— DATA PROVIDED —

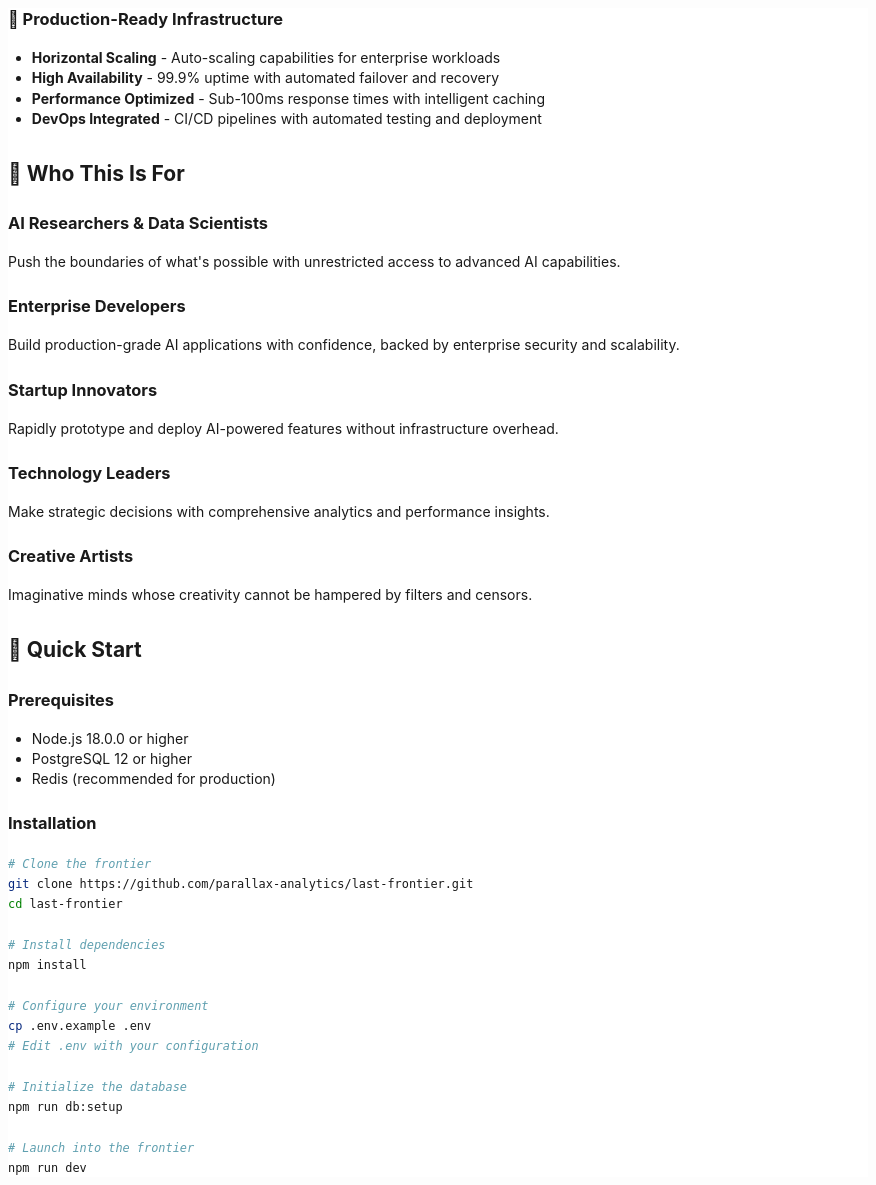 ### 🚀 Production-Ready Infrastructure
- **Horizontal Scaling** - Auto-scaling capabilities for enterprise workloads
- **High Availability** - 99.9% uptime with automated failover and recovery
- **Performance Optimized** - Sub-100ms response times with intelligent caching
- **DevOps Integrated** - CI/CD pipelines with automated testing and deployment

## 🎯 Who This Is For

### AI Researchers & Data Scientists
Push the boundaries of what's possible with unrestricted access to advanced AI capabilities.

### Enterprise Developers
Build production-grade AI applications with confidence, backed by enterprise security and scalability.

### Startup Innovators
Rapidly prototype and deploy AI-powered features without infrastructure overhead.

### Technology Leaders
Make strategic decisions with comprehensive analytics and performance insights.

### Creative Artists
Imaginative minds whose creativity cannot be hampered by filters and censors.

## 🚀 Quick Start

### Prerequisites
- Node.js 18.0.0 or higher
- PostgreSQL 12 or higher
- Redis (recommended for production)

### Installation

```bash
# Clone the frontier
git clone https://github.com/parallax-analytics/last-frontier.git
cd last-frontier

# Install dependencies
npm install

# Configure your environment
cp .env.example .env
# Edit .env with your configuration

# Initialize the database
npm run db:setup

# Launch into the frontier
npm run dev
```
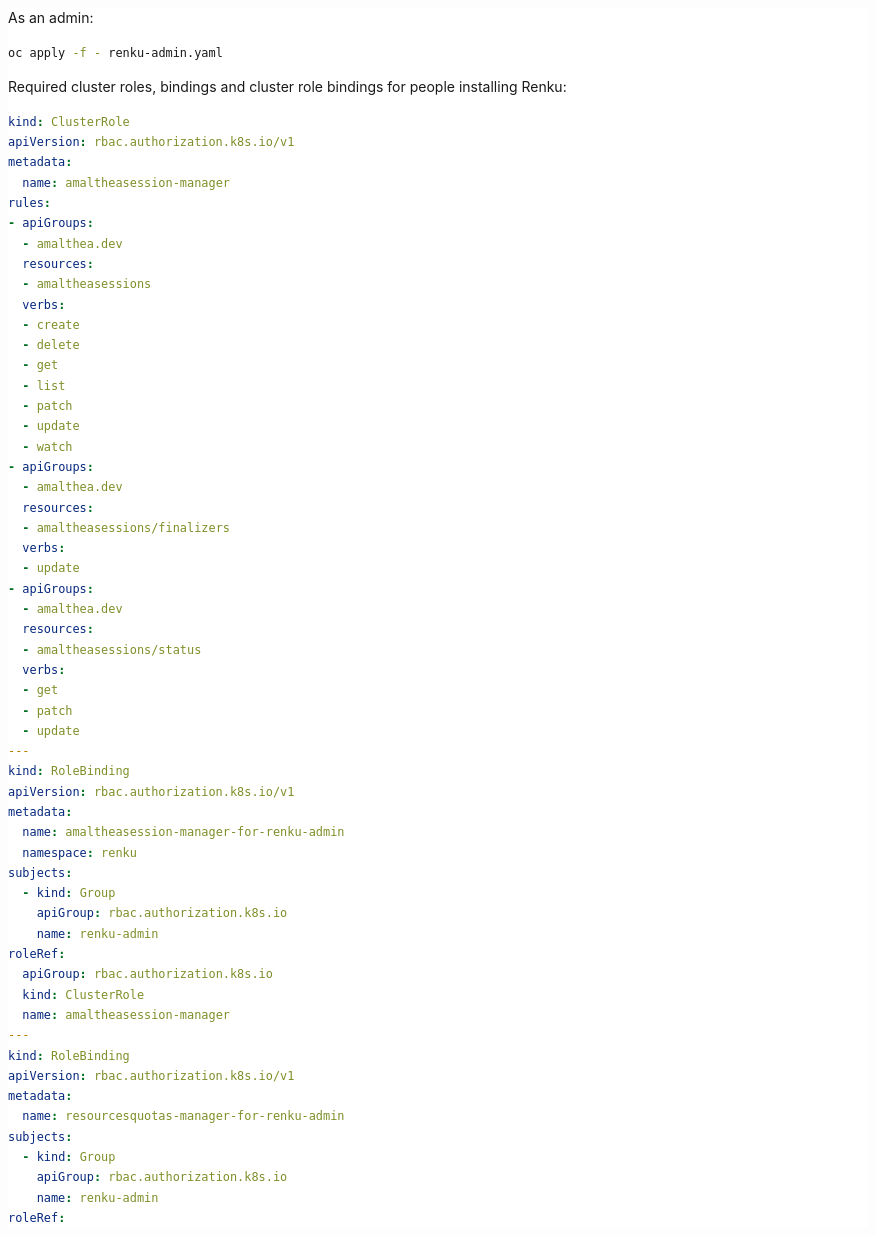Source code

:As an admin:

```bash
oc apply -f - renku-admin.yaml
```

Required cluster roles, bindings and cluster role bindings for people installing
Renku:

```yaml
kind: ClusterRole
apiVersion: rbac.authorization.k8s.io/v1
metadata:
  name: amaltheasession-manager
rules:
- apiGroups:
  - amalthea.dev
  resources:
  - amaltheasessions
  verbs:
  - create
  - delete
  - get
  - list
  - patch
  - update
  - watch
- apiGroups:
  - amalthea.dev
  resources:
  - amaltheasessions/finalizers
  verbs:
  - update
- apiGroups:
  - amalthea.dev
  resources:
  - amaltheasessions/status
  verbs:
  - get
  - patch
  - update
---
kind: RoleBinding
apiVersion: rbac.authorization.k8s.io/v1
metadata:
  name: amaltheasession-manager-for-renku-admin
  namespace: renku
subjects:
  - kind: Group
    apiGroup: rbac.authorization.k8s.io
    name: renku-admin
roleRef:
  apiGroup: rbac.authorization.k8s.io
  kind: ClusterRole
  name: amaltheasession-manager
---
kind: RoleBinding
apiVersion: rbac.authorization.k8s.io/v1
metadata:
  name: resourcesquotas-manager-for-renku-admin
subjects:
  - kind: Group
    apiGroup: rbac.authorization.k8s.io
    name: renku-admin
roleRef:
```
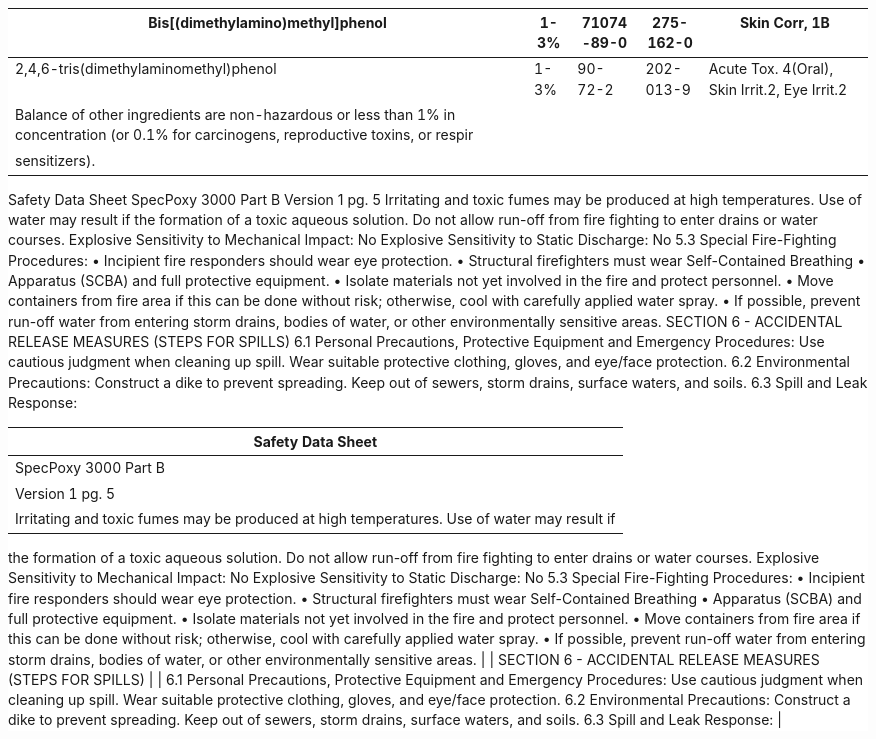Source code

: | Bis[(dimethylamino)methyl]phenol | 1-3% | 71074-89-0 | 275-162-0 | Skin Corr, 1B |
| --- | --- | --- | --- | --- |
| 2,4,6-tris(dimethylaminomethyl)phenol | 1-3% | 90-72-2 | 202-013-9 | Acute Tox. 4(Oral), Skin Irrit.2, Eye Irrit.2 |
| Balance of other ingredients are non-hazardous or less than 1% in concentration (or 0.1% for carcinogens, reproductive toxins, or respir
sensitizers). | | | | |

Safety Data Sheet
SpecPoxy 3000 Part B
Version 1 pg. 5
Irritating and toxic fumes may be produced at high temperatures. Use of water may result if
the formation of a toxic aqueous solution. Do not allow run-off from fire fighting to enter
drains or water courses.
Explosive Sensitivity to Mechanical Impact: No
Explosive Sensitivity to Static Discharge: No
5.3 Special Fire-Fighting Procedures:
• Incipient fire responders should wear eye protection.
• Structural firefighters must wear Self-Contained Breathing
• Apparatus (SCBA) and full protective equipment.
• Isolate materials not yet involved in the fire and protect personnel.
• Move containers from fire area if this can be done without risk; otherwise, cool with carefully
applied water spray.
• If possible, prevent run-off water from entering storm drains, bodies of water, or other
environmentally sensitive areas.
SECTION 6 - ACCIDENTAL RELEASE MEASURES (STEPS FOR SPILLS)
6.1 Personal Precautions, Protective Equipment and Emergency Procedures:
Use cautious judgment when cleaning up spill. Wear suitable protective clothing, gloves, and eye/face
protection.
6.2 Environmental Precautions:
Construct a dike to prevent spreading. Keep out of sewers, storm drains, surface waters, and soils.
6.3 Spill and Leak Response:

| Safety Data Sheet |
| --- |
| SpecPoxy 3000 Part B |
| Version 1 pg. 5 |
| Irritating and toxic fumes may be produced at high temperatures. Use of water may result if
the formation of a toxic aqueous solution. Do not allow run-off from fire fighting to enter
drains or water courses.
Explosive Sensitivity to Mechanical Impact: No
Explosive Sensitivity to Static Discharge: No
5.3 Special Fire-Fighting Procedures:
• Incipient fire responders should wear eye protection.
• Structural firefighters must wear Self-Contained Breathing
• Apparatus (SCBA) and full protective equipment.
• Isolate materials not yet involved in the fire and protect personnel.
• Move containers from fire area if this can be done without risk; otherwise, cool with carefully
applied water spray.
• If possible, prevent run-off water from entering storm drains, bodies of water, or other
environmentally sensitive areas. |
| SECTION 6 - ACCIDENTAL RELEASE MEASURES (STEPS FOR SPILLS) |
| 6.1 Personal Precautions, Protective Equipment and Emergency Procedures:
Use cautious judgment when cleaning up spill. Wear suitable protective clothing, gloves, and eye/face
protection.
6.2 Environmental Precautions:
Construct a dike to prevent spreading. Keep out of sewers, storm drains, surface waters, and soils.
6.3 Spill and Leak Response: |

— TASK DIRECTIONS —
The answer must consist of every line from the entries above that contains "ACCIDENTAL".

— EXERCISE SOLUTION —
SECTION 6 - ACCIDENTAL RELEASE MEASURES (STEPS FOR SPILLS)
| SECTION 6 - ACCIDENTAL RELEASE MEASURES (STEPS FOR SPILLS) |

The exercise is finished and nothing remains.